Even (some) Mozilla devs don't like Firefox's rapid-release cycle
Mozilla's move to a rapid release process has been controversial. The company basically switched from a "when it is done or necessary" approach to a release cycle that would see a new major version release of the browser every six weeks, regardless of new features, improvements or fixes included in that release.
Mozilla's problem: part of the browser's user base does not welcome the change with open arms, as they feel that rapid release is to interrupting, unnecessary or breaks features or extensions that users grew accustomed to.
In short, too frequent updates are disliked mainly for the following reasons:
- The updates break the user's workflow, as the browser needs to be restarted to complete the installation. This happens while the user works with the browser.
- Updates, especially in the beginning, had the tendency to break stuff like interface elements -- features or extensions that users did not want to give up. This is actually one of the core reasons why some Firefox users block updates or refuse to update Firefox 3 or 4 versions to the latest release versions. Users who applied the updates are in a position where they have to spend time getting accustomed to new versions.

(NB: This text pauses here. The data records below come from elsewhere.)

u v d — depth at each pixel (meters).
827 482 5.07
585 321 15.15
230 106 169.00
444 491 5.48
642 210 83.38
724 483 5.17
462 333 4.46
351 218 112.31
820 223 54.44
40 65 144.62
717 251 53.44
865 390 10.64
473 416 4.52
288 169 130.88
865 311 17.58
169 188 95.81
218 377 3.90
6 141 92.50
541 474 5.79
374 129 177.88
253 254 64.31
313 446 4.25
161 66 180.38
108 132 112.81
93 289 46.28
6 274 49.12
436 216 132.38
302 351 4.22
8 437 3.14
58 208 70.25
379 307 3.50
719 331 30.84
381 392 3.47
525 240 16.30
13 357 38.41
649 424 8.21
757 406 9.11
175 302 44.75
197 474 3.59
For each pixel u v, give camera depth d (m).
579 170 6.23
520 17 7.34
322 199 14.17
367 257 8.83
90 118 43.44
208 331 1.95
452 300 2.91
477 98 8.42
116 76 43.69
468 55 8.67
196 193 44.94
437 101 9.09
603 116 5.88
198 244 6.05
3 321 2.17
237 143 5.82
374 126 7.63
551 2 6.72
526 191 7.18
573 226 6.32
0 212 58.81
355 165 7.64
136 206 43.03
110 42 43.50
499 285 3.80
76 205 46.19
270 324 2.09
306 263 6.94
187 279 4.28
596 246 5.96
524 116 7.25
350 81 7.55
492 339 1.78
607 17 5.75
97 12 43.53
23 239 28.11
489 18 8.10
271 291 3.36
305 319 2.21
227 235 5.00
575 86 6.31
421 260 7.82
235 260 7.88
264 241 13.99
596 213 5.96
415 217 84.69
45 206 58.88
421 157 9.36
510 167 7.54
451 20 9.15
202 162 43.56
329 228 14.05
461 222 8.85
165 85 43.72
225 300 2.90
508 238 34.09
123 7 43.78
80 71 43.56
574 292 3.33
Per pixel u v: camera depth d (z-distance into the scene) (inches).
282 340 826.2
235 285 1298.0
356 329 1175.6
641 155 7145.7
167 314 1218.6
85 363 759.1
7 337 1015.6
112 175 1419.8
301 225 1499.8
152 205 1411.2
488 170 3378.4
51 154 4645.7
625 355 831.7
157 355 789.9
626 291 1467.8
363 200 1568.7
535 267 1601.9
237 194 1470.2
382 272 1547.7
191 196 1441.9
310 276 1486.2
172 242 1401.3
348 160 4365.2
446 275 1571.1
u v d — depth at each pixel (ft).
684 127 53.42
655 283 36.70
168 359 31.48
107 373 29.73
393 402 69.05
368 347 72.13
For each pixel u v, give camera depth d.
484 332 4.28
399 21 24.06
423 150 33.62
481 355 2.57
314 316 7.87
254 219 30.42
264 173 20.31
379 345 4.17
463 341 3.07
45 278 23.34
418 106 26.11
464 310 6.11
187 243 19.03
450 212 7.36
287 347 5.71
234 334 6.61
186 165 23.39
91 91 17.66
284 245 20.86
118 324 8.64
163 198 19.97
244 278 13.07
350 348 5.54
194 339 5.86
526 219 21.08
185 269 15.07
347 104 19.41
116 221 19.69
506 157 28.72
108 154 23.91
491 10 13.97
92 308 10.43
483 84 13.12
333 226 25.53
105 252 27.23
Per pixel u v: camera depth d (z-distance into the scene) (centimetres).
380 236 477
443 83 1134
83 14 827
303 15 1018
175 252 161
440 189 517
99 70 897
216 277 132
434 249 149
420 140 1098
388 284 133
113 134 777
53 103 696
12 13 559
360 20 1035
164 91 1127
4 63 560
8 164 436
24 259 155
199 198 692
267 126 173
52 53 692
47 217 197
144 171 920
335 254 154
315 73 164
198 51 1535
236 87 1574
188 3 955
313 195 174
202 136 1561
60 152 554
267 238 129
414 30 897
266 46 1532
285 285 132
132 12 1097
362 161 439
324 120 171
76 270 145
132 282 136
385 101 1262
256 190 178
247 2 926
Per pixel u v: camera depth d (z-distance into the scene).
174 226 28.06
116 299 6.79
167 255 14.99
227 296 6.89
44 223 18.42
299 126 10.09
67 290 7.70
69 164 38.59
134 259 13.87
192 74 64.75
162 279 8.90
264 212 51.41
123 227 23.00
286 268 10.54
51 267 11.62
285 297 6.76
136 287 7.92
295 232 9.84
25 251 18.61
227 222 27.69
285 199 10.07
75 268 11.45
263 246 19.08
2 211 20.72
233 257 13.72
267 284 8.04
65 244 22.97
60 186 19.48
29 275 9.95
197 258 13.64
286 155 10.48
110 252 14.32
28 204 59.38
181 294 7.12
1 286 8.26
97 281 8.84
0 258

- It often feels as if updates do not add any new features to the browser.
Mozilla developer Jono DiCarlo posted his take on the browser's release cycle a few days ago and came to the conclusion that it has impacted the browser's reputation in a negative way.
I've had this conversation with dozens of people across three continents. Not one person has had anything good to say about the rapid release process. Nearly 100% of my highly unscientific survey volunteered the information -- unasked, unprompted -- that the rapid release process had ruined Firefox for them.
Not surprisingly, Mozilla disagrees. After I posted, a Mozilla spokesman sent a statement:
Jono's analysis is interesting, but outdated. Regular Firefox updates are good news for users and for the Web but only when they don't interrupt what you're doing. Today's Firefox updates are applied in the background with no interruptions; they even keep your Firefox Add-ons compatible between releases. The result is that our users always have a fast, beautiful and secure browsing experience. Regular releases also let us get new features to our users faster than ever before, and we can listen to their feedback to improve things, just as we did with updates in 2011.
The spokesperson characterizes DiCarlo as a "former Firefox developer. He is not currently employed by Mozilla". Editor: Such a statement seeks to discredit DiCarlo, whose authority we don't dispute.
The Perception of Updates
According to DiCarlo, it was a decision made from the top down, pushing the positive aspects of the change while blending out criticism coming from part of the community. This raises the question why Mozilla did not listen to the community, which one would think is natural for a community-driven organization. DiCarlo sees the main reason in the different perception of updates. For developers, updates are a way of delivering new features, improvements and fixes to a program. For users he notes, it is "practically an act of aggression" , one that many try to avoid for as long as possible.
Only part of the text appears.